Il 13 gennaio 2024, gli elettori taiwanesi hanno eletto Lai Ching-te come prossimo presidente di Taiwan. Lai ha ottenuto il 40,1 per cento dei voti mentre il suo rivale Hou Yu-ih del Kuomintang ha ottenuto il 33,5 per cento. Il candidato del Partito Popolare di Taiwan, Ko Wen-je, ha ricevuto il 26,45 per cento. Il Kuomintang ha conquistato la maggioranza nel Parlamento taiwanese. Lai Ching-te dovrà affrontare un parlamento diviso nei prossimi otto anni.
Tag24 ha intervistato Lorenzo Lamperti, direttore di China Files, un collettivo di giornalisti, sinologi ed esperti di comunicazione specializzati in affari asiatici.
Come sono gli umori a Taiwan dopo le elezioni? Quali sono state le reazioni della gente del posto al risultato elettorale?
Qua non c'è stata la sensazione che è stata raccontata soprattutto all'esterno di aver compiuto una scelta decisiva. È però una narrazione che effettivamente ha il suo fondamento. Negli ultimi anni le tensioni fra Taipei e Pechino sono aumentate in maniera piuttosto decisa, soprattutto è aumentata la rivalità e la competenza strategica tra Stati Uniti e Cina che si ripercuote inevitabilmente sullo stretto di Taiwan. La maggioranza dei cittadini taiwanesi non ha avuto la sensazione di aver fatto una scelta, come diceva Kuomintang il principale partito d'opposizione, tra la guerra e la pace. Allo stesso modo non ha nemmeno avuto nemmeno la percezione, come invece diceva il Partito Progressista Democratico, Dpp di Lai Ching-te, che è il vincitore delle elezioni presidenziali, di aver fatto una scelta tra la democrazia e l’autoritarismo.
Nonostante quello che può trasparire all'esterno, i taiwanesi sono andati alle urne soprattutto su temi interni. Anche questa tensione che teoricamente ci dovrebbe essere dopo il risultato elettorale di sabato non traspare minimamente. A torto o a ragione, non vuol dire che abbiano motivo di essere così calmi e tranquilli, ma nella realtà dei fatti a Taiwan non si respira nessun tipo di tensione né sul fronte interno, dove comunque i partiti di opposizione hanno riconosciuto in maniera molto rapida la sconfitta, cosa che abbiamo purtroppo imparato a capire che non sia così scontata in occidente, e non si respira una preoccupazione per una reazione spropositata da parte di Pechino nel breve termine.
Abbiamo visto che Lai è diventato presidente di Taiwan ma che il suo partito non ha ottenuto la maggioranza. Quali scenari si possono aprire vista questa situazione?

--- ESTRATTO DEI DATI ---
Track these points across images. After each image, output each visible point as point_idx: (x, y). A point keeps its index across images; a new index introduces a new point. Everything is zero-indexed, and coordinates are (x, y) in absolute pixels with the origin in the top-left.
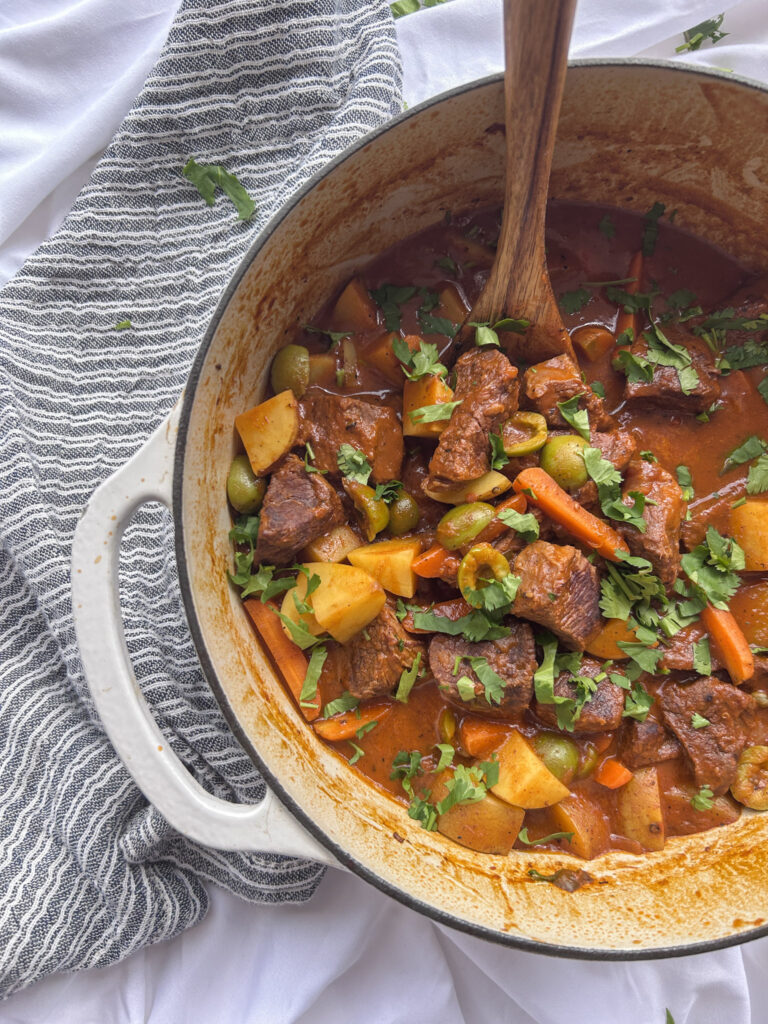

--- DOMANDE ---
1 > Rispondi alle seguenti domande sul testo relativo alle elezioni a Taiwan, usando le stesse lettere:
(a) Quale percentuale di voti ha ottenuto Hou Yu-ih?
(b) Chi ha intervistato Tag24 e quale incarico ricopre?
(c) Secondo l'intervistato, su quali temi i taiwanesi sono andati alle urne soprattutto?
2 > Fornisci il seguito del testo sulle elezioni presidenziali a Taiwan, a partire dall'ultima frase riportata.

--- LE TUE RISPOSTE ---
1 >
(a) Hou Yu-ih ha ottenuto il 33,5 per cento dei voti.
(b) Tag24 ha intervistato Lorenzo Lamperti, direttore di China Files.
(c) I taiwanesi sono andati alle urne soprattutto su temi interni.

2 >
Sì, questa è un po' una novità, nel senso che è una delle prime volte che c'è un terzo incomodo molto forte alle elezioni presidenziali taiwanesi. In questo caso si tratta di Ko Wen-je del Partito Popolare, ex chirurgo ed ex sindaco di Taipei che ha attirato una buona parte dell'elettorato più giovane. Il risultato è stato quello di aver favorito Lai a vincere le presidenziali. Perché dico favorito? Perché l'elettorato del DPP ha comunque dimostrato una certa stanchezza nei confronti del partito di riferimento. Alle presidenziali il DPP ha perso oltre due milioni e mezzo di voti rispetto al 2020. Una possibile candidatura unitaria tra l’opposizione, quindi Koumintang e Ko Wen-je stesso, avrebbe probabilmente portato ad una vittoria dell'opposizione. C'era anche stato un accordo che poi si è rotto prima di depositare le candidature ufficiali lo scorso novembre.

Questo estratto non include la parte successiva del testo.